A multinational company could announce you as its CEO today, and people from your parents’ village who have never met you will go, ‘That’s our child,’ as though they had anything to do with it.”
Angel clarifies that entitlement in itself isn’t always a problem. It’s what comes after it. “Nigerians can share in the success of an athlete who represents the country internationally and wins awards. We feel a sense of pride and some connection to that success. However, sometimes, as in the case of the black tax, it doesn’t end with feeling connected to the person. Entitlement then comes with manipulation and threats; an obligation to share your resources.”
Angel emphasises that addressing poverty in the country is crucial to solving the wave of this phenomenon, as people feel entitled due to financial instability and the pressure of staying afloat.
“We have to look at it as a systemic thing. People are poor. You can’t expect someone living on ₦500, then their brother wins the lottery, and you tell them not to feel entitled to help.”

As it is in all things, balance is key to navigating the Nigerian sense of entitlement.
Tunde is adamant about creating boundaries, but he helps when he can. “I call it structured generosity,” he jokes. “I budget what I can give close family members every other month, and I’m done once I hit that limit. I know people still call me stingy, but I’m not doing this to be liked. I know some people actually need help, and I do what I can. Nothing more.”
Finance manager Seyi A. agrees. “Help, but don’t self-destruct. You can’t pour from an empty account. You’re not the government. The best help is sustainable help. Give what doesn’t deplete your finances.”
Sustainable help doesn’t always have to be cash. It could be connecting someone to a job, sharing information, offering mentorship, or even emotional support.

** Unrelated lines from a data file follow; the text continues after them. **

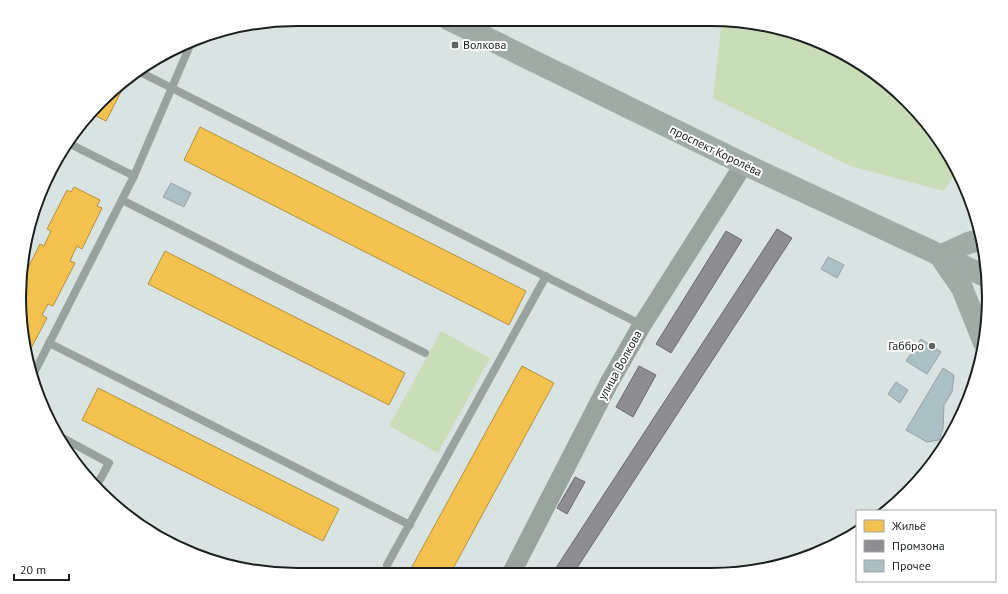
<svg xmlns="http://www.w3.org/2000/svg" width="1008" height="594" font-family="'PT Sans',sans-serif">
<rect width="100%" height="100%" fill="#d9e3e2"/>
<g fill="#c9deb8">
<path d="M722,20H729L801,34L866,66L908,101L942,143L957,170L944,191L850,166L713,98Z"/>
<path d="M441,331L490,358L438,453L389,426Z"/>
</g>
<g fill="#f2c14e" stroke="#b19140">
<path d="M119,86L123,88L106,121L92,114Z"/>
<path d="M200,127L526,291L509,325L184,160Z"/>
<path d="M74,187L100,200L97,206L102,208L82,249L77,246L70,261L75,263L53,306L48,304L42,315L47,318L28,354L19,297L21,291L20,290L22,280L40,244L44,246L51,231L47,229L67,190L71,192Z"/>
<path d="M165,251L405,373L389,405L148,284Z"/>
<path d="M522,366L554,383L450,574H408Z"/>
<path d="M98,388L339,509L323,541L82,420Z"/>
<path d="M72,458L85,465L82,471L76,466Z"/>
</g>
<g fill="#8d8d92" stroke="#6a6c70">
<path d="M777,229L792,238L573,574H552Z"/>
<path d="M726,231L742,240L671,353L656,344Z"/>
<path d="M639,366L656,375L633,417L616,407Z"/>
<path d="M575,477L585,482L567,514L557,508Z"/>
</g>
<g fill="#aac0c5" stroke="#9aa1a2">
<path d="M345,19H360L357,25Z"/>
<path d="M171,183L191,193L184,207L163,197Z"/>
<path d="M828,257L844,265L837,278L821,269Z"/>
<path d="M921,339L941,352L927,374L906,361Z"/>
<path d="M943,368L954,375L952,392L944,405L943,429L939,440L927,442L906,430Z"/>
<path d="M896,382L908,390L900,403L888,394Z"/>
</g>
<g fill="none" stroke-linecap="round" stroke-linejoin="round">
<g stroke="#98a39d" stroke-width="8">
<path d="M138,71L642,325"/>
<path d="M66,142L134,176"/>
<path d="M122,200L425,353"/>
<path d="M49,343L410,525"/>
<path d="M32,377L134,176L191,43"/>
<path d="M61,437L109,463L97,485"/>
<path d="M387,565L546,276"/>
</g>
<path stroke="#98a39d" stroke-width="19" d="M511,574L609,383L642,325L744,164"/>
<g stroke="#9faca6" stroke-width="22">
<path d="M448,19L744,164L987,277"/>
<path d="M940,256L962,288L984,343"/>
<path d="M940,256L968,243L983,239"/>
</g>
</g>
<g fill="#5d6464" stroke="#fff" stroke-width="1.5">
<rect x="451" y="41" width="8" height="8" rx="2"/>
<circle cx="932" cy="346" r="4"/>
</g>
<g text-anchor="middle" stroke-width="4" stroke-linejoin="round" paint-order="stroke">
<g font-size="12" fill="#1a2020" stroke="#fff" text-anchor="start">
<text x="463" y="49">Волкова</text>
<text x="924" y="350" text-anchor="end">Габбро</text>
</g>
<g font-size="12" fill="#1a2020" stroke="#fff">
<text transform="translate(716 151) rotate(26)" y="4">проспект Королёва</text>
<text transform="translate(620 365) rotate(-61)" y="4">улица Волкова</text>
</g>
</g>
<path d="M0 0H1008V594H0ZM297 26H711A271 271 0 0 1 982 297V297A271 271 0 0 1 711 568H297A271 271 0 0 1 26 297V297A271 271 0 0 1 297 26Z" fill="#fff" fill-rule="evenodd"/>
<path fill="none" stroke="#1a2020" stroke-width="2" d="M297 26H711A271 271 0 0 1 982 297V297A271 271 0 0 1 711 568H297A271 271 0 0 1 26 297V297A271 271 0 0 1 297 26Z"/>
<rect x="856" y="510" width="140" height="72" fill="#ffffff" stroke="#a3a6a6"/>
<rect x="864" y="520" width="20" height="12" fill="#f2c14e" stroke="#a3a6a6"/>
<text x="892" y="530" font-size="12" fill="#1a2020">Жильё</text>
<rect x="864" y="540" width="20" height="12" fill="#8d8d92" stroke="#a3a6a6"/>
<text x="892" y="550" font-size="12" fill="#1a2020">Промзона</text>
<rect x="864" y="560" width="20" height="12" fill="#aac0c5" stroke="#a3a6a6"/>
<text x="892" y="570" font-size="12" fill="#1a2020">Прочее</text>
<path d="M14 574v6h55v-6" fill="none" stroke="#1a2020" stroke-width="2"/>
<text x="20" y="574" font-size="12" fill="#1a2020" stroke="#ffffff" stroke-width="3" paint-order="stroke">20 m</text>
</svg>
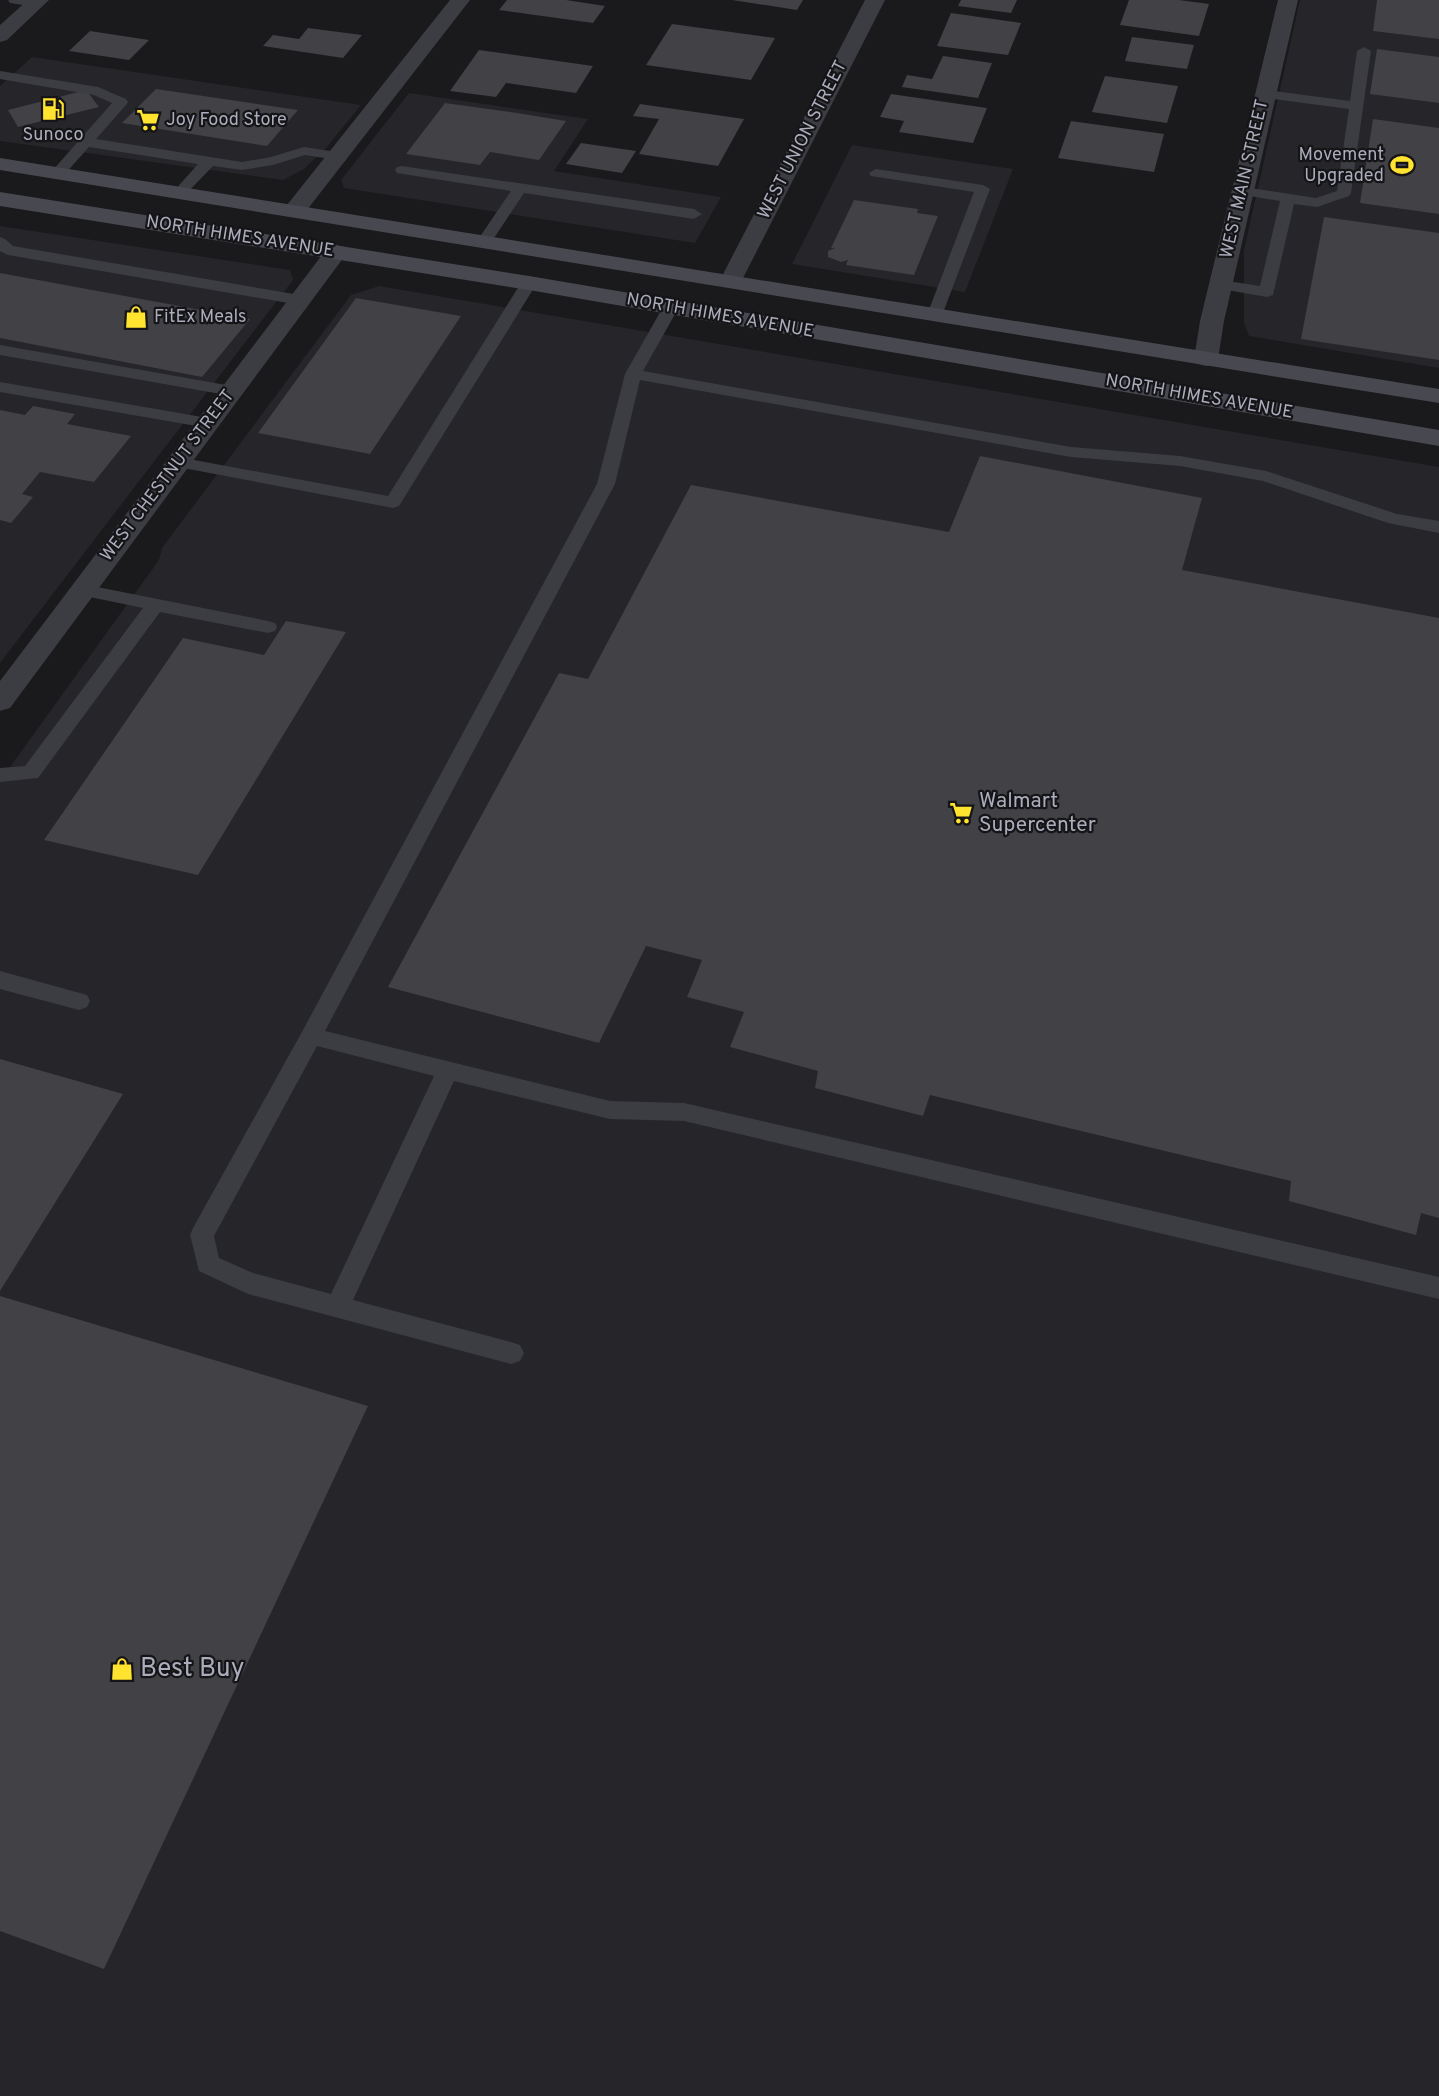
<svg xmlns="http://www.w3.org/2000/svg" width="1439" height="2096" font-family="Overpass,sans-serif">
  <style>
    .built { fill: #262529 }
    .building { fill: #414146 }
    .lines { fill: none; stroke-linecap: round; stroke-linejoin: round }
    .lane { fill: #3c3c43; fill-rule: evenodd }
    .street { fill: #3c3c43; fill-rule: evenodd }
    .secondary { fill: #484851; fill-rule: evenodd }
    .labels { text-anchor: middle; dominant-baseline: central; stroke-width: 4.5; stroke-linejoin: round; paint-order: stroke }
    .far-poi-label { font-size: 18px; fill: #abadbc; stroke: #151417; text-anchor: start }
    .far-street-label { font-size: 18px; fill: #abadbc; stroke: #151417 }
    .poi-label { font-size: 21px; fill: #abadbc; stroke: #151417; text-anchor: start }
    .near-poi-label { font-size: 26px; fill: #abadbc; stroke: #151417; text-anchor: start }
  </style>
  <rect width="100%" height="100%" fill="#1a191c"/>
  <g class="built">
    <path d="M1300,0H1439V368L1249,336L1244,323V250Z"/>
    <path d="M32,57L361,105L326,148L304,169L283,180L0,141V86Z"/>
    <path d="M409,93L588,119L554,171L721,197L695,243L344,188L341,180Z"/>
    <path d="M852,145L1013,169L965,292L792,264Z"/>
    <path d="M0,226L290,270L293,280L0,663Z"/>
    <path d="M379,286L1439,467V2096H0V781L159,560L162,548L351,295Z"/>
  </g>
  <g class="building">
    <path d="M507,0H566L605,6L593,23L499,10Z"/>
    <path d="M732,0H803L797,10Z"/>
    <path d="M961,0H1017L1011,13L958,6Z"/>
    <path d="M1129,0H1179L1209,4L1199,36L1120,25Z"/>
    <path d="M1377,0H1439V39L1373,31Z"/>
    <path d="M951,13L1021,23L1008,55L937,46Z"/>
    <path d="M672,24L775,38L751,80L646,65Z"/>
    <path d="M308,28L362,35L343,58L263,46L273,35L299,39Z"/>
    <path d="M90,31L149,40L129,60L69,51Z"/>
    <path d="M1132,37L1194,45L1187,69L1125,61Z"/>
    <path d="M1377,49L1439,57V103L1370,94Z"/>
    <path d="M479,50L593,66L576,93L506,83L496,97L450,91Z"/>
    <path d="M943,56L992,63L978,98L902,87L907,75L932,79Z"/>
    <path d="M1105,76L1178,86L1167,123L1092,112Z"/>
    <path d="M156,89L298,110L267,146L122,123Z"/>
    <path d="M86,90L99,107L18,127L8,110Z"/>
    <path d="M891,94L987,108L973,143L899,132L904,121L880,117Z"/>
    <path d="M445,103L517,113L566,121L539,160L490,152L480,165L406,154Z"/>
    <path d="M640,104L744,119L718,166L639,154L659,119L633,116Z"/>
    <path d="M1373,119L1439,128V214L1360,203Z"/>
    <path d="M1071,121L1164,134L1154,172L1058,158Z"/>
    <path d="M581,143L636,151L622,173L566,164Z"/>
    <path d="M854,200L918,209L917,213L938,216L914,275L846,265L848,260L841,262L828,257V251L835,248H831Z"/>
    <path d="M1324,217L1439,233V360L1301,339Z"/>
    <path d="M0,273L250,319L202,377L0,338Z"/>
    <path d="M356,298L461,316L370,454L258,433Z"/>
    <path d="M33,406L75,414L67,424L131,436L94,482L40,472L22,494L33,497L11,523L0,520V410L25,415Z"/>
    <path d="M980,456L1202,498L1182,570L1439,618V1218L1421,1213L1416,1235L1289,1201L1291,1181L930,1095L923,1116L815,1088L818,1071L730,1047L744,1012L687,997L702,960L646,946L599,1043L388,987L559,673L588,679L691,485L949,532Z"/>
    <path d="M286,621L346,632L198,875L44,840L183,638L264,655Z"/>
    <path d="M0,1059L123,1094L0,1291Z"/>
    <path d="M0,1296L368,1406L104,1969L0,1931Z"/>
  </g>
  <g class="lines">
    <g class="lane">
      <path d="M8,0H40L43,3L36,7L10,3Z"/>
      <path d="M1364,47L1371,51L1351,193L1349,196L1317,207L1294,204L1273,295L1267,297L1215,288L1213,285L1221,280L1260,286L1280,201L1238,194L1236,191L1238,188L1243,187L1316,198L1337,191L1349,109L1266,98L1259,94L1266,90L1350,101L1357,51Z"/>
      <path d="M0,71L98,87L126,99L128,102L126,105L96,139L242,162L271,157L304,147L337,152L344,156L337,160L305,155L273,165L242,170L213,166L185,195L180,196L173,192L198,164L89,147L63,176L58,177L51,173L53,170L112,103L94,95L0,79Z"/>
      <path d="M402,166L694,209L702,214L694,219L524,193L490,244L485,246L477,241L511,191L397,173L395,170L397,167Z"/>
      <path d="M876,169L983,185L990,189L941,318L935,320L927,315L974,192L871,176L869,173Z"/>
      <path d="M0,237L5,239L13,246L300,295L308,300L300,305L8,255L0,251Z"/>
      <path d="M529,278L537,283L399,506L393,508L178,467L172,466L169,462L172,458L178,457L388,496L521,283Z"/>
      <path d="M671,302L679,307L643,371L1071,447L1180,456L1266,471L1397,514L1439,521V533L1388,523L1263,481L1180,466L1071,457L640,380L615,484L325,1031L610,1101L684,1103L1439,1277V1299L684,1121L610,1119L454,1081L353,1300L511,1342L520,1345L524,1353L520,1361L511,1364L248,1294L199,1271L190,1235L193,1228L303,1030L597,484L625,374L663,307ZM317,1046L434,1076L331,1294L253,1273L219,1258L214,1236Z"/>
      <path d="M0,345L232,386L240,391L232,396L0,355Z"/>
      <path d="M0,382L208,418L214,419L216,423L214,427L208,428L0,392Z"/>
      <path d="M82,584L268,621L275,623L277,627L275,631L268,633L160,612L38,778L0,782V768L25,766L143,608L75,594L73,590L75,586Z"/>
      <path d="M0,971L87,995L90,1001L87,1007L79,1010L0,989Z"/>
    </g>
    <g class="street">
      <path d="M28,0H49L7,40L0,42V25Z"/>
      <path d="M450,0H470L303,215L295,217L287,215L284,210L287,205Z"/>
      <path d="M865,0H885L742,280L739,285L731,287L723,285L720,280Z"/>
      <path d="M1278,0H1298L1224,321L1218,359L1214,364L1206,366L1198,364L1194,359L1200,321Z"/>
      <path d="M336,245L344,247L347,252L344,257L10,708L0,711V681L328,247Z"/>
    </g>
    <g class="secondary">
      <path d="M0,158L1439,389V403L0,170Z"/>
      <path d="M0,192L529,276L1439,430V446L529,290L0,206Z"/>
    </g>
  </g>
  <defs>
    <g id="fuel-bare" transform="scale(1.8)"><path d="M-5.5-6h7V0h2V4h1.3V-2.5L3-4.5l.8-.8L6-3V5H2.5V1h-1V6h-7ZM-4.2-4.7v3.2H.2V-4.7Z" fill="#ffe32e" stroke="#151417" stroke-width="2.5" paint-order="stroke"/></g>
    <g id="supermarket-bare" transform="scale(1.8)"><path d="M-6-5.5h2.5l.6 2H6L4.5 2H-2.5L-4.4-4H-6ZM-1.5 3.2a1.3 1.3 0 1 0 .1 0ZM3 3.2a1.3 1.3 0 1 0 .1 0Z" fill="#ffe32e" stroke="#151417" stroke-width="2.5" paint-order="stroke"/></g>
    <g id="stadium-bare" transform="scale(1.8)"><path d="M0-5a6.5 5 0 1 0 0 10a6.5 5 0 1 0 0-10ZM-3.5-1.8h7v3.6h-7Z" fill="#ffe32e" stroke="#151417" stroke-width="2.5" paint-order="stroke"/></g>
    <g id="shop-bare" transform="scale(1.8)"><path d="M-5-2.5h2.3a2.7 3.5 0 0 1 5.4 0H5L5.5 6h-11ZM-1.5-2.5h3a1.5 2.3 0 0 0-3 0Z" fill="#ffe32e" stroke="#151417" stroke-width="2.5" paint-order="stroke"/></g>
  </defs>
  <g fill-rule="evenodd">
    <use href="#fuel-bare" x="53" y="109"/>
    <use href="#supermarket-bare" x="148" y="120"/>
    <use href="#stadium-bare" x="1402" y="165"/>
    <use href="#shop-bare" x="136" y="317"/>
    <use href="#supermarket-bare" x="961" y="813"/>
    <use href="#shop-bare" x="122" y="1669"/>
  </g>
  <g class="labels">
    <g class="far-poi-label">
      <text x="166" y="120">Joy Food Store</text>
      <text x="53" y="135" text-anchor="middle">Sunoco</text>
      <text x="1384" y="155" text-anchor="end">Movement<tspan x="1384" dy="21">Upgraded</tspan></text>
      <text x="154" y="317">FitEx Meals</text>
    </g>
    <g class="far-street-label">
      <text transform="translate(803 140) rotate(-63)">WEST UNION STREET</text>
      <text transform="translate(1245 179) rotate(-77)">WEST MAIN STREET</text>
      <text transform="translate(240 237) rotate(9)">NORTH HIMES AVENUE</text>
      <text transform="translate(720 316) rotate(10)">NORTH HIMES AVENUE</text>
      <text transform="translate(1199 397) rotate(10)">NORTH HIMES AVENUE</text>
      <text transform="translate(168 476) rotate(-53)">WEST CHESTNUT STREET</text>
    </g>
    <g class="poi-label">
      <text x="979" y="801">Walmart<tspan x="979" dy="24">Supercenter</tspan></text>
    </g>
    <g class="near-poi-label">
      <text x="140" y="1669">Best Buy</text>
    </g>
  </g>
</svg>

The nuance is that you’re still generous, but you also take care to watch out for your survival. In a country where inflation is a significant concern, and many live without financial buffers, the expectation that one person will carry the burden of many is unfair. Because if everybody owes everybody, no one truly rests.
And in a country where help is both a virtue and a burden, learning when to stop giving might just be the kindest thing we do for ourselves and for each other.
Perhaps the new lens is this: generosity remains a virtue, but entitlement should not be the default.
*Names have been changed to protect the identity of the subjects.